Galka Pierre, Jamez Elisabeth, Joachim Gilles, Soumillion Patrice
Institut des Sciences de la Vie, Université catholique de Louvain, Louvain-la-Neuve, Belgium.
PLoS One. 2017 Apr 13;12(4):e0175146. doi: 10.1371/journal.pone.0175146. eCollection 2017.

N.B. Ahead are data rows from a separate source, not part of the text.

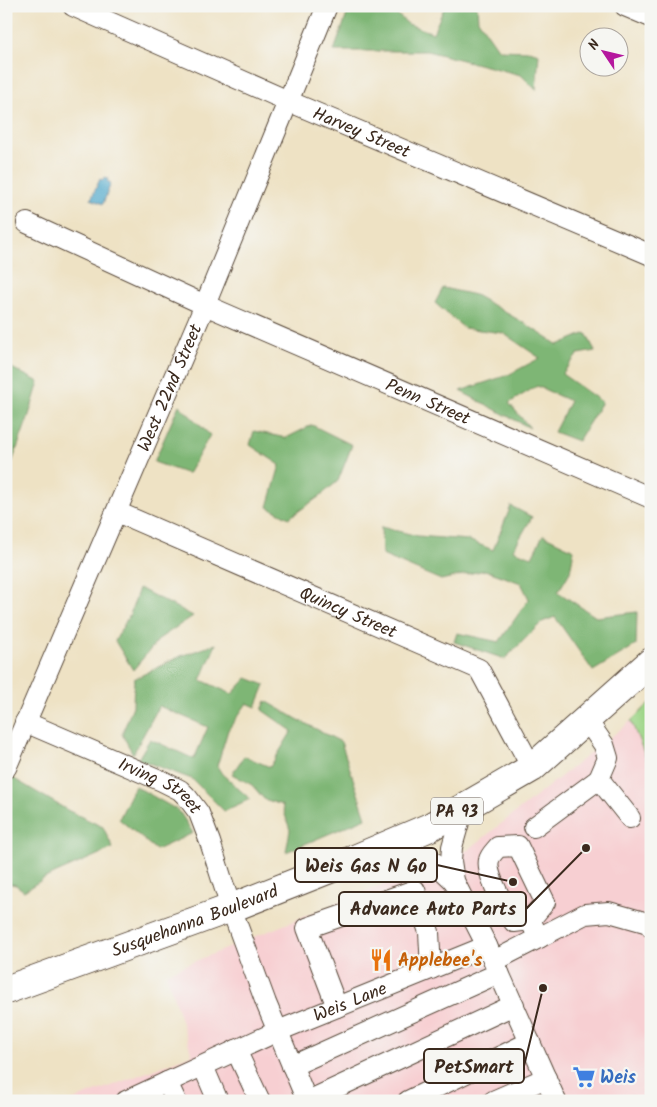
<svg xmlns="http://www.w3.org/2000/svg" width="657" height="1107" font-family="Kalam,sans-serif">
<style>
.built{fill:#f7cfd2}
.green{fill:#9dd587;stroke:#6c8052}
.forest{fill:#7eb674;stroke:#5c7049}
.water{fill:#4da7cb;stroke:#446874}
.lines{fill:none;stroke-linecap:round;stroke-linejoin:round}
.minor-casing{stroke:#564637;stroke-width:22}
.highway-casing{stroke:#564637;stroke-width:30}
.minor{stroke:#fff;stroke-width:20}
.highway{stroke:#fff;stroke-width:28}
.labels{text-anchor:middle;stroke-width:4.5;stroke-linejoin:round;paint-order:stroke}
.shield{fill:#f6f6f2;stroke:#73675e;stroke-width:1}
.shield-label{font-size:16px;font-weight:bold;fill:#3b2a1e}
.street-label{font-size:18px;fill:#3b2a1e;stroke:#f6f6f2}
.food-label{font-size:18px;font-weight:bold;fill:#c56008;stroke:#f6f6f2;text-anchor:start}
.shop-label{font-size:18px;font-weight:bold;fill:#366cbe;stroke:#f6f6f2;text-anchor:start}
.leader{fill:none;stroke:#3b2a1e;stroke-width:2}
.callout-dot{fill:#3b2a1e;stroke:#f6f6f2;stroke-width:2}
.callout{fill:#f6f6f2;stroke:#3b2a1e;stroke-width:2}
.callout-label{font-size:19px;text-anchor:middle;font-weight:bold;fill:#3b2a1e}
</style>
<rect width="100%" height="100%" fill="#f6f6f2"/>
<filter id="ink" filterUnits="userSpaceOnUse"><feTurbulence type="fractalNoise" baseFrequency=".02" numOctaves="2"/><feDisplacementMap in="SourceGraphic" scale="10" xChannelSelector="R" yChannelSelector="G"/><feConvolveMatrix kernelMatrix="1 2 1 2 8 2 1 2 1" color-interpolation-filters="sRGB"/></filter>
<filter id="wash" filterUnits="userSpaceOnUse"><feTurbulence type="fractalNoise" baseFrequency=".0096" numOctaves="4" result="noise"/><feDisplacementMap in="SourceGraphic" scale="20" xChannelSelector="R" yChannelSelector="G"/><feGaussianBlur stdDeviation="1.12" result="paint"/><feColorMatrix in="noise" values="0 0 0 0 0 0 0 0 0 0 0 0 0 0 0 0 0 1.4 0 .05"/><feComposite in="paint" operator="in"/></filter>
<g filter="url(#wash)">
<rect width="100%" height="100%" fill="#eee2c4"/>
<polygon class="built" points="631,721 651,770 651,1101 71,1101 192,1055 166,973 468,850"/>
<polygon class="green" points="651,702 651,770 631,721"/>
<g class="forest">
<polygon points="350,6 391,6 390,8 408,24 433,33 445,6 477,6 478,20 499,50 529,51 539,54 536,90 521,75 427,51 334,51"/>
<polygon points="443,288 475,295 524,323 558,345 586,333 595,351 578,354 562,374 602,402 578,441 554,432 570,401 537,386 509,403 530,428 460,391 508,375 540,358 503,333 464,328 435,303"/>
<polygon points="6,365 39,382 29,415 6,479"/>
<polygon points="179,405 210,435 188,474 154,462"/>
<polygon points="312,425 352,445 338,481 320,496 289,518 268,507 280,465 250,445 254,431 286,438"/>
<polygon points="511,506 532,517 513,550 532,557 543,535 574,550 570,572 558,592 596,617 637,612 636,645 593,671 555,617 542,622 505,659 454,642 457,633 499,642 529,599 521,583 485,570 441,580 382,555 381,527 418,536 468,540 493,550"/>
<polygon points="139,588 193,616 160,638 133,670 115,641 131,612"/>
<polygon points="216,644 201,680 232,694 247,678 265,685 256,707 247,703 228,730 217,766 222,774 250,799 224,811 192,779 138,759 150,739 194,759 208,727 159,706 133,754 122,734 133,706 134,679 181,656"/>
<polygon points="266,701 297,719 341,742 366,818 286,852 290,830 282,805 264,799 252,785 232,774 244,756 270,767 292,731 262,710"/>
<polygon points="11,777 69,811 103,827 113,848 45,878 24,891 16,885 6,883 6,789"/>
<polygon points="135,786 179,811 193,833 156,850 119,819"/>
</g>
<polygon class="water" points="104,177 108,179 107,181 111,183 103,204 91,199 100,179 103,180"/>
</g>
<g filter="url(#ink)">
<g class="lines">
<defs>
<g id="minor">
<path id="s1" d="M73 6 288 101 651 255"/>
<polyline points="625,6 651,17"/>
<path id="s2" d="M27 223 205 305 651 498"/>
<path id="s3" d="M117 512 479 669 532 768"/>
<polyline points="586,719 604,745 608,758 599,779 630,818"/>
<path id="s4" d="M25 722 162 781 180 790 187 797 199 813 210 842 231 908 266 1003 307 1101"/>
<path id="s5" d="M6 768 205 305 327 6"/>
<polyline points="463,808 452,847 451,861 454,881 487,946"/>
<polyline points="534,827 599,779"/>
<polyline points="387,845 417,854 435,863 454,881"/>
<path d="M530 920 514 922C506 909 485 874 489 860 490 855 495 851 498 847L518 846 545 902 530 920 539 938"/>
<polyline points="494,961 585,914 609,912 648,923 651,927"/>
<polyline points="337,1007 307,928 415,890 429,932 431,969"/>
<polyline points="236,1050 260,1101"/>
<polyline points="203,1066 218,1101"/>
<polyline points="292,1066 499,973"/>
<polyline points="167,1082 176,1101"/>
<path id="s6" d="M126 1101 278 1031 487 946 556 1101"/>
<polyline points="308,1101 514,1005"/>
<polyline points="408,1101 530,1042"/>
<polyline points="493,1101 546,1078"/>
</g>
<g id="highway">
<path id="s7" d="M6 990 231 908 350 861 430 827 532 768 651 662"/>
</g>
</defs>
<use href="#minor" class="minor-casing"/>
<use href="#highway" class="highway-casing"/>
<use href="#minor" class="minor"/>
<use href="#highway" class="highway"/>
</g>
</g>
<defs>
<symbol id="restaurant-bare" viewBox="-9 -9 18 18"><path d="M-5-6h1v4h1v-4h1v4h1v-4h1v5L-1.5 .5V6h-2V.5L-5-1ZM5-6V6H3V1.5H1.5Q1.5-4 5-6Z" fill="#e8710a" stroke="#f6f6f2" stroke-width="2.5" paint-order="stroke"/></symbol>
<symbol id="supermarket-bare" viewBox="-9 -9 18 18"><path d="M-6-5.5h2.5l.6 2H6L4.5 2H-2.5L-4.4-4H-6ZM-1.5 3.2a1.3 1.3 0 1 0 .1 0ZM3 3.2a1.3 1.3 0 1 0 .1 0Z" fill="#3f7fe0" stroke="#f6f6f2" stroke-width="2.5" paint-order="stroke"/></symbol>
</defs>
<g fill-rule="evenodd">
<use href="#restaurant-bare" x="365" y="944" width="32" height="32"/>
<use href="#supermarket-bare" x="568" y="1061" width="32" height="32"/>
</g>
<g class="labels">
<rect class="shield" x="431" y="797.5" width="52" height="27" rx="4"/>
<g class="shield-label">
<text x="457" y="817">PA 93</text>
</g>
<g class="street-label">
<text dy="6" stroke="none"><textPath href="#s1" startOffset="315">Harvey Street</textPath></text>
<text dy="6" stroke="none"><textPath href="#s5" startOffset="414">West 22nd Street</textPath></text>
<text dy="6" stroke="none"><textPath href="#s2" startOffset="439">Penn Street</textPath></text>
<text dy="6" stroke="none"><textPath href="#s3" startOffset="252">Quincy Street</textPath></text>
<text dy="6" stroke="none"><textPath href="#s4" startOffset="150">Irving Street</textPath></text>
<text dy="6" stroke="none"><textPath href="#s7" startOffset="201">Susquehanna Boulevard</textPath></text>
<text dy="6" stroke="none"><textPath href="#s6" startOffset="245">Weis Lane</textPath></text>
</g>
<g class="food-label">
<text x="398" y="966">Applebee's</text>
</g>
<g class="shop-label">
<text x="600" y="1083">Weis</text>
</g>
</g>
<path class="leader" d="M513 882L437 865M586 848L526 909M543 988L524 1066"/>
<g class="callout-dot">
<circle cx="513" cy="882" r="5"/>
<circle cx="586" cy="848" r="5"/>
<circle cx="543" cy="988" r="5"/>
</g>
<g class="callout">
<rect x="295" y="848" width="142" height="34" rx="5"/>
<rect x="339" y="892" width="187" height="34" rx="5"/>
<rect x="424" y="1049" width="100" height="34" rx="5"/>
</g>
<g class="callout-label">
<text x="366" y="872">Weis Gas N Go</text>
<text x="433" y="915">Advance Auto Parts</text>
<text x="474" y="1073">PetSmart</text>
</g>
<rect width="657" height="1107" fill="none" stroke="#f6f6f2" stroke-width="25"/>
<g transform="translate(604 52) rotate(305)"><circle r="24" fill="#f6f6f2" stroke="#aba49d"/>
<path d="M0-4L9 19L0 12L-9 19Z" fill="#b5179e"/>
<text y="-8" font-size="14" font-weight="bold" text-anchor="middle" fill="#3b2a1e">N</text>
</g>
</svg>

Incorporation of synthetic degenerate oligonucleotides into plasmids for building highly diverse genetic libraries requires efficient and quantitative DNA manipulation. We present a fast and seamless method for generating libraries of PCR-synthesized plasmids designed with a degenerate sequence and short overlapping ends. Our method called QuickLib should find many applications in synthetic biology; as an example, we easily prepared genetic libraries of Escherichia coli expressing billions of different backbone cyclic peptides.
将合成的简并寡核苷酸整合到质粒中以构建高度多样化的基因文库需要高效且定量的DNA操作。我们提出了一种快速且无缝的方法来生成由PCR合成的质粒文库,这些质粒设计有简并序列和短重叠末端。我们的方法称为QuickLib,在合成生物学中应有许多应用;例如,我们轻松制备了表达数十亿种不同骨架环肽的大肠杆菌基因文库。